Do use your data access layer's MySQL string literal escaping or query parameterisation functions; don't try to create escaped literals yourself because the rules for them are a lot more complicated than you think and if you get it wrong you've got an SQL injection hole.

Don't rely on MySQL's behaviour of returning a particular row when you select columns that don't have a functional dependency on the GROUP BY column(s). This is an error in other databases and can easily hide bugs that will only pop up when the internal storage in the database changes, causing a different row to be returned.

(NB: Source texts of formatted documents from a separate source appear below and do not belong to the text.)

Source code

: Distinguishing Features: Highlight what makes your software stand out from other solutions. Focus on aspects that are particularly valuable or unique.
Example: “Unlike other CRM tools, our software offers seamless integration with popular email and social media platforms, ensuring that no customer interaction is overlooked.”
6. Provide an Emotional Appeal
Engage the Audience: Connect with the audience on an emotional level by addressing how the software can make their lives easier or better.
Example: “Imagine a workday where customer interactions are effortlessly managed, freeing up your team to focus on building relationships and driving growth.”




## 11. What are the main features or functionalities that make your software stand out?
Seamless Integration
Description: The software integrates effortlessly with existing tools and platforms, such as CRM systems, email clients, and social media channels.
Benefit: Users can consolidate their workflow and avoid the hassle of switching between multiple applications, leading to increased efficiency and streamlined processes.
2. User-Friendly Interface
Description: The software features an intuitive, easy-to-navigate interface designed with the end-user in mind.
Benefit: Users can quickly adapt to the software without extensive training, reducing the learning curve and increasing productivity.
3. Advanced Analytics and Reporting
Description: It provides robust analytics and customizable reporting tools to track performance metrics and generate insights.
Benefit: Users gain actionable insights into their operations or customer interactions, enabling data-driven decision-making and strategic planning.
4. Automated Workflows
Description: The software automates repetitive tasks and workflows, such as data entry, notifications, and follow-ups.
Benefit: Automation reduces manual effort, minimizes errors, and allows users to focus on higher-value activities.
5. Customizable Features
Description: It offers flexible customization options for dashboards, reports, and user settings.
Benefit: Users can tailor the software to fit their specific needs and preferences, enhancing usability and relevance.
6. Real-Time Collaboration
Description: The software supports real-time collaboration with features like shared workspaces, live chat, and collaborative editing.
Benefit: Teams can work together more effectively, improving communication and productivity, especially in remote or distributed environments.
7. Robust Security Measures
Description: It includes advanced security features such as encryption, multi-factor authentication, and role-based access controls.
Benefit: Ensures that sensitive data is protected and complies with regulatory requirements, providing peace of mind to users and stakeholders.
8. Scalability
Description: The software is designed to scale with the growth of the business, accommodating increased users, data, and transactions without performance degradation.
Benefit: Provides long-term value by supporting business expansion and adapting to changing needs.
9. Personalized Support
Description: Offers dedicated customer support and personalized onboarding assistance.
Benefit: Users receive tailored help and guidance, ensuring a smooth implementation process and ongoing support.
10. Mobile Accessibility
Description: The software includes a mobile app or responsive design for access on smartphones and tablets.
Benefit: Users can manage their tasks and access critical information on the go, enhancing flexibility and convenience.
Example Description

SELECT productid, MIN(cost)
FROM products
GROUP BY productcategory  -- this doesn't do what you think
bobince
Great answer! I would, however, suggest avoiding using mysql's bizzare "feature", that allows you retrieve values from columns, that were not mentioned in group by clause. It simply makes no sense whatsoever. And by avoiding I mean "never ever doing it". Just pretend it produces an error.
shylent
Yes, that's my suggestion too, except when you're grouping by a row's primary key and retrieving other columns from that row. In that case they have a ‘functional dependency’ on the GROUP BY, so it's valid in ANSI SQL and works in other databases. You can of course add all those columns to the GROUP BY clause too, but it's a bit of a pain if there are loads of them.
bobince
A: 

Oh I need this list too .. joking. No. The problem is that whatever works with 1 MB database will never be good for 1 GB database, same applies to 1GB database vs 1TB database. etc.

RocketSurgeon
No, SOME things that work for a 1Mb database will still work for a 1 TB database. But in general, yes you are right.
MarkR
A: 

Do use SQL_MODE "Traditional".

SET SQL_MODE='TRADITIONAL'

Or put it in your my.cnf (even better, because you can't forget it; but ensure it gets deployed on to ALL instances including dev, test etc).

If you don't do this, inserting invalid values into columns will succeed anyway. This is not usually a Good Thing, as it may mean that you lose data.

It's important that it's turned on in dev as well as you'll spot those problems early.